Task inputs |
★ ★ ★ ★ ★ ★ ★

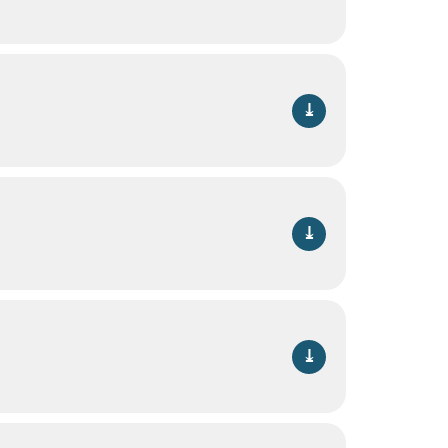
⤓
⤓
⤓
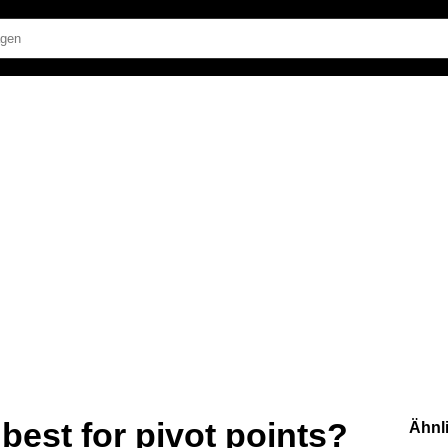
best for pivot points?
Ähnl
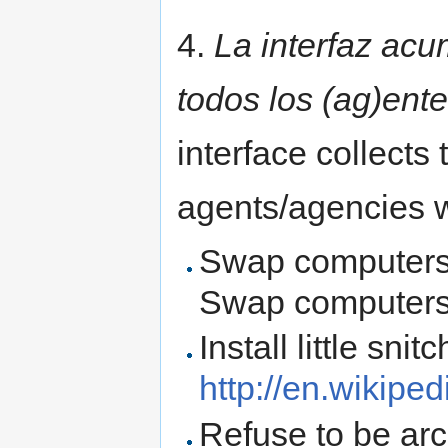
4.
La interfaz acu
todos los (ag)ente
interface collects 
agents/agencies w
Swap computers 
Swap computers w
Install little snitc
http://en.wikiped
Refuse to be arch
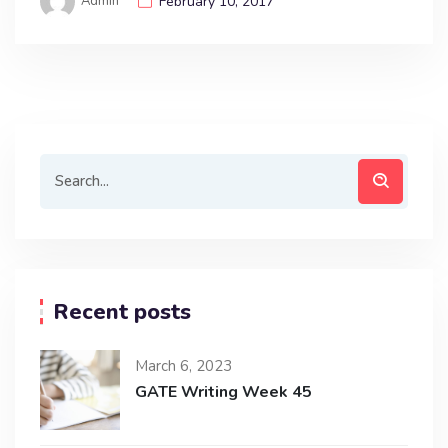
Admin
February 10, 2017
Recent posts
March 6, 2023
GATE Writing Week 45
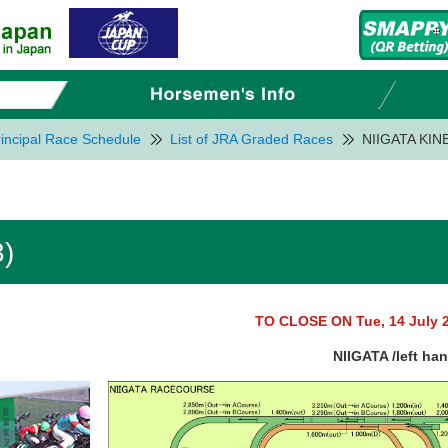
incipal Race Schedule
List of JRA Graded Races
NIIGATA KIN
)
TO CLOSE ON Tue, 14 July 
NIIGATA /left ha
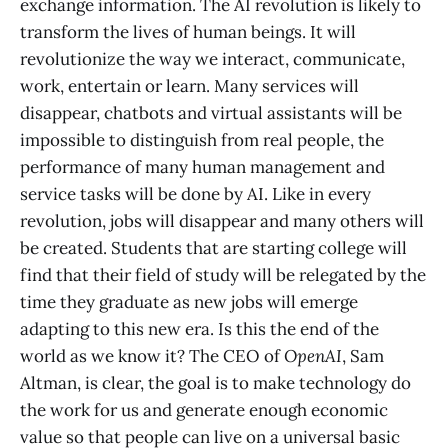
exchange information. The AI revolution is likely to
transform the lives of human beings. It will
revolutionize the way we interact, communicate,
work, entertain or learn. Many services will
disappear, chatbots and virtual assistants will be
impossible to distinguish from real people, the
performance of many human management and
service tasks will be done by AI. Like in every
revolution, jobs will disappear and many others will
be created. Students that are starting college will
find that their field of study will be relegated by the
time they graduate as new jobs will emerge
adapting to this new era. Is this the end of the
world as we know it? The CEO of
OpenAI
, Sam
Altman, is clear, the goal is to make technology do
the work for us and generate enough economic
value so that people can live on a universal basic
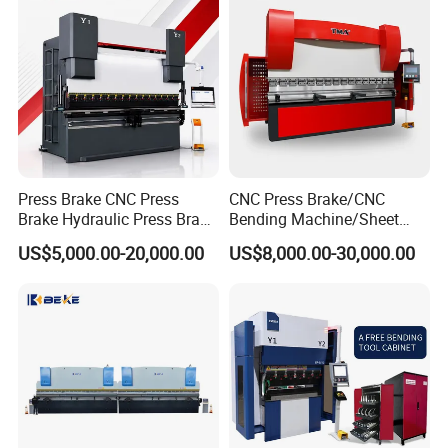
Press Brake CNC Press
CNC Press Brake/CNC
Brake Hydraulic Press Brake
Bending Machine/Sheet
CNC Hydraulic Press Brake
Metal Bending
US$5,000.00-20,000.00
US$8,000.00-30,000.00
Machine Da66t 125t
Machine/Sheet Metal Press
3200mm Metal Sheet
Brake/160t/3200
Bending Press Brake
Manufacturer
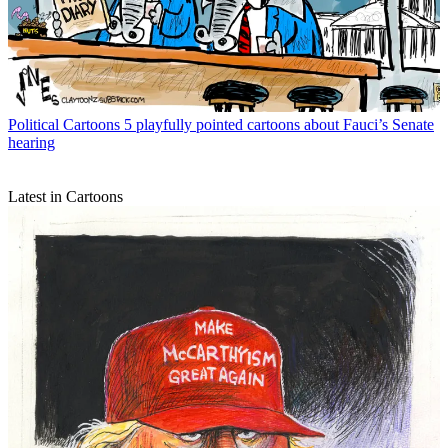
Political Cartoons
5 playfully pointed cartoons about Fauci’s Senate
hearing
Latest in Cartoons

★ ★ ★ ★ ★ ★ ★

Work instructions | Put each line of text read from all the entries above into a Markdown table with the columns No. and Line, numbering the rows and skipping blank lines. Leave the pictures out.

Written answer |
| No. | Line |
|---|---|
| 1 | ⤓ |
| 2 | ⤓ |
| 3 | ⤓ |
| 4 | best for pivot points? |
| 5 | Ähnl |
| 6 | 4. |
| 7 | La interfaz acu |
| 8 | todos los (ag)ente |
| 9 | interface collects  |
| 10 | agents/agencies w |
| 11 | Swap computers  |
| 12 | Swap computers w |
| 13 | Install little snitc |
| 14 | http://en.wikiped |
| 15 | Refuse to be arch |
| 16 | Admin |
| 17 | February 10, 2017 |
| 18 | Recent posts |
| 19 | March 6, 2023 |
| 20 | GATE Writing Week 45 |
| 21 | incipal Race Schedule |
| 22 | List of JRA Graded Races |
| 23 | NIIGATA KIN |
| 24 | ) |
| 25 | TO CLOSE ON Tue, 14 July  |
| 26 | NIIGATA /left ha |
| 27 | exchange information. The AI revolution is likely to |
| 28 | transform the lives of human beings. It will |
| 29 | revolutionize the way we interact, communicate, |
| 30 | work, entertain or learn. Many services will |
| 31 | disappear, chatbots and virtual assistants will be |
| 32 | impossible to distinguish from real people, the |
| 33 | performance of many human management and |
| 34 | service tasks will be done by AI. Like in every |
| 35 | revolution, jobs will disappear and many others will |
| 36 | be created. Students that are starting college will |
| 37 | find that their field of study will be relegated by the |
| 38 | time they graduate as new jobs will emerge |
| 39 | adapting to this new era. Is this the end of the |
| 40 | world as we know it? The CEO of |
| 41 | OpenAI |
| 42 | , Sam |
| 43 | Altman, is clear, the goal is to make technology do |
| 44 | the work for us and generate enough economic |
| 45 | value so that people can live on a universal basic |
| 46 | Press Brake CNC Press |
| 47 | CNC Press Brake/CNC |
| 48 | Brake Hydraulic Press Brake |
| 49 | Bending Machine/Sheet |
| 50 | CNC Hydraulic Press Brake |
| 51 | Metal Bending |
| 52 | US$5,000.00-20,000.00 |
| 53 | US$8,000.00-30,000.00 |
| 54 | Machine Da66t 125t |
| 55 | Machine/Sheet Metal Press |
| 56 | 3200mm Metal Sheet |
| 57 | Brake/160t/3200 |
| 58 | Bending Press Brake |
| 59 | Manufacturer |
| 60 | Political Cartoons |
| 61 | 5 playfully pointed cartoons about Fauci’s Senate |
| 62 | hearing |
| 63 | Latest in Cartoons |